Put this all together and you have:
alter session set nls_date_format = 'DD-MON-YYYY';
create table cust (
cust_id number not null primary key, cust_name varchar2(30) not null,
min_ship_value number not null
);
create table cust_orders (
cust_id number not null, order_no number not null, order_line number not null,
line_amt number not null, ship_date date not null,
constraint fk_orders_cust_id foreign key (cust_id) references cust,
constraint pk_cust_orders primary key (order_no, order_line)
);
insert into cust values (1,'Cust A',350);
insert into cust values (2,'Cust B',750);
insert into cust_orders values (1,1,1,100,date'2017-01-31');
insert into cust_orders values (1,1,2,250,date'2017-02-11');
insert into cust_orders values (1,1,3,10,date'2017-02-10');
insert into cust_orders values (1,2,1,1000,date'2017-02-21');
insert into cust_orders values (1,3,1,4000,date'2017-03-31');
insert into cust_orders values (2,4,1,175,date'2017-01-31');
insert into cust_orders values (2,4,2,500,date'2017-02-11');
insert into cust_orders values (2,5,1,100,date'2017-02-10');
insert into cust_orders values (2,5,2,1000,date'2017-02-21');
insert into cust_orders values (2,6,1,100,date'2017-03-31');
commit;
select * from (
select co.*, c.min_ship_value from cust c
join cust_orders co
on c.cust_id = co.cust_id
)
match_recognize (
partition by cust_id
order by ship_date, order_line
measures
match_number() as mno,
classifier() as cls,
sum(line_amt) as tot,
nvl(final last(over_min.ship_date), last(ship_date)+30) as last_ship_date
all rows per match
pattern (under_min* over_min{0,1})
define
under_min as sum(line_amt) < min_ship_value,
over_min as sum(line_amt) >= min_ship_value
);
CUST_ID SHIP_DATE ORDER_LINE MNO CLS TOT LAST_SHIP_DATE ORDER_NO LINE_AMT MIN_SHIP_VALUE
1 31-JAN-2017 1 1 UNDER_MIN 100 11-FEB-2017 1 100 350
1 10-FEB-2017 3 1 UNDER_MIN 110 11-FEB-2017 1 10 350
1 11-FEB-2017 2 1 OVER_MIN 360 11-FEB-2017 1 250 350
1 21-FEB-2017 1 2 OVER_MIN 1,000 21-FEB-2017 2 1,000 350
1 31-MAR-2017 1 3 OVER_MIN 4,000 31-MAR-2017 3 4,000 350
2 31-JAN-2017 1 1 UNDER_MIN 175 11-FEB-2017 4 175 750
2 10-FEB-2017 1 1 UNDER_MIN 275 11-FEB-2017 5 100 750
2 11-FEB-2017 2 1 OVER_MIN 775 11-FEB-2017 4 500 750
2 21-FEB-2017 2 2 OVER_MIN 1,000 21-FEB-2017 5 1,000 750
2 31-MAR-2017 1 3 UNDER_MIN 100 30-APR-2017 6 100 750
If you want to know more about pattern matching, I recommend reading Keith Laker's deep dive series on this.
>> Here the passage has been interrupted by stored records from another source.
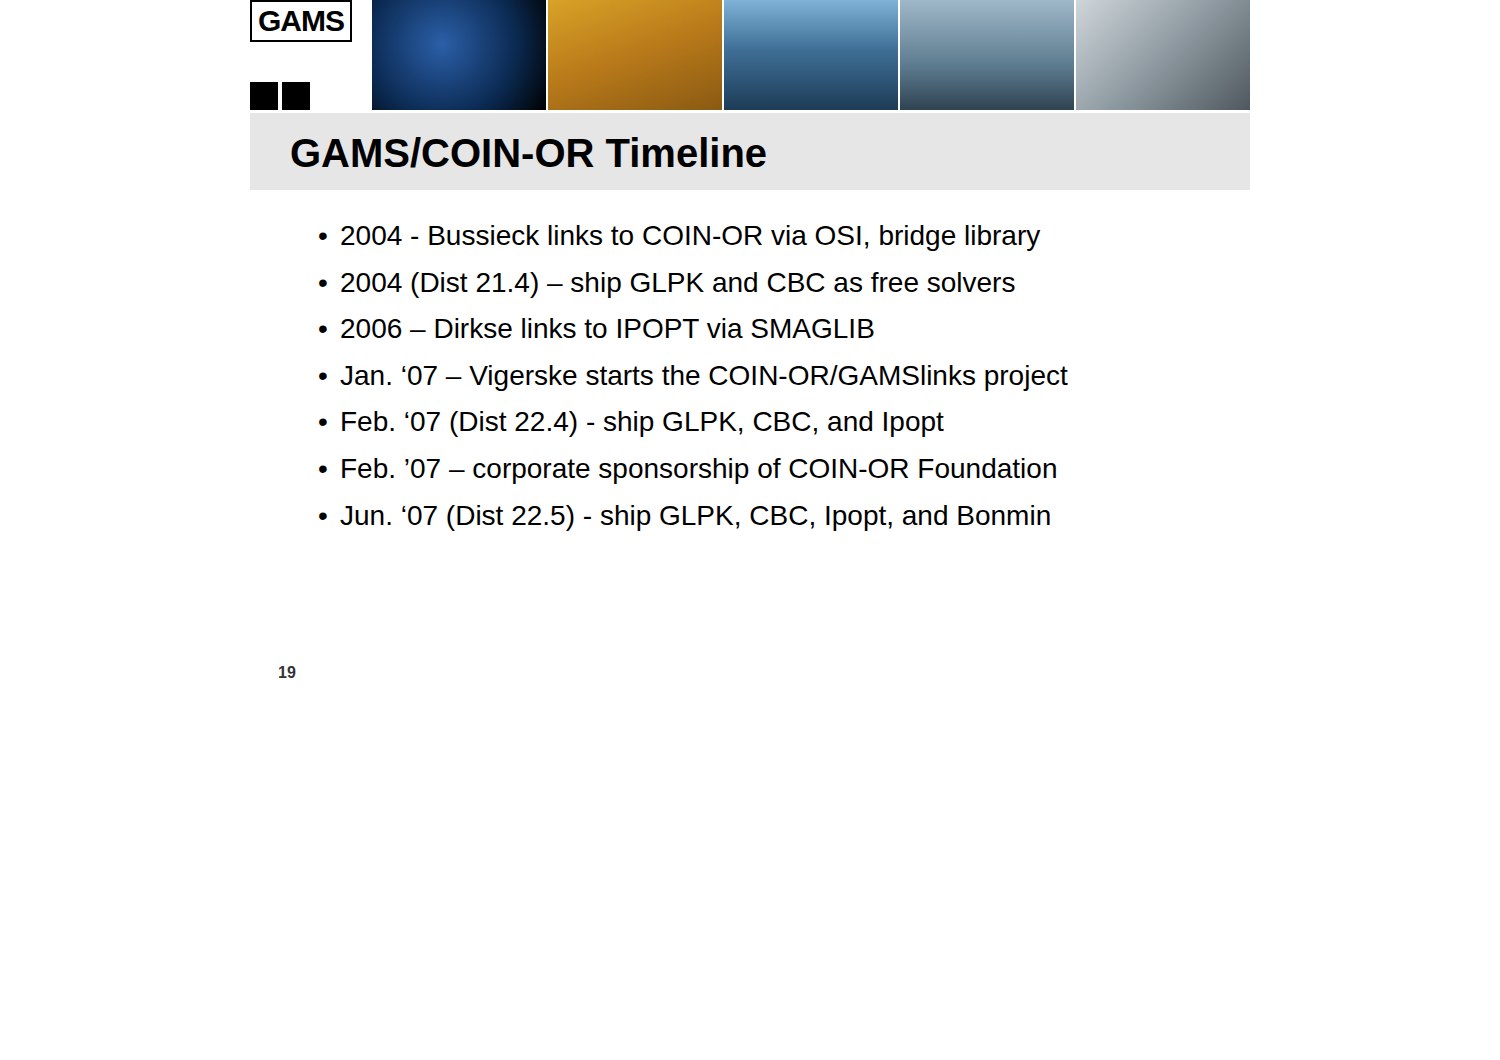GAMS
GAMS/COIN-OR Timeline
2004 - Bussieck links to COIN-OR via OSI, bridge library
2004 (Dist 21.4) – ship GLPK and CBC as free solvers
2006 – Dirkse links to IPOPT via SMAGLIB
Jan. ‘07 – Vigerske starts the COIN-OR/GAMSlinks project
Feb. ‘07 (Dist 22.4) - ship GLPK, CBC, and Ipopt
Feb. ’07 – corporate sponsorship of COIN-OR Foundation
Jun. ‘07 (Dist 22.5) - ship GLPK, CBC, Ipopt, and Bonmin
19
You can find the first article at:
http://oracle-big-data.blogspot.co.uk/2016/03/sql-pattern-matching-deep-dive-part-1.html PS - Thanks for providing a clear test case. Though I don't understand why you're consolidating order lines 1 & 2 for customer 1. Three ships before two, so surely you'd consolidate these three?
In any case, to change how these are combined, adjust the order by in match_recognize appropriately.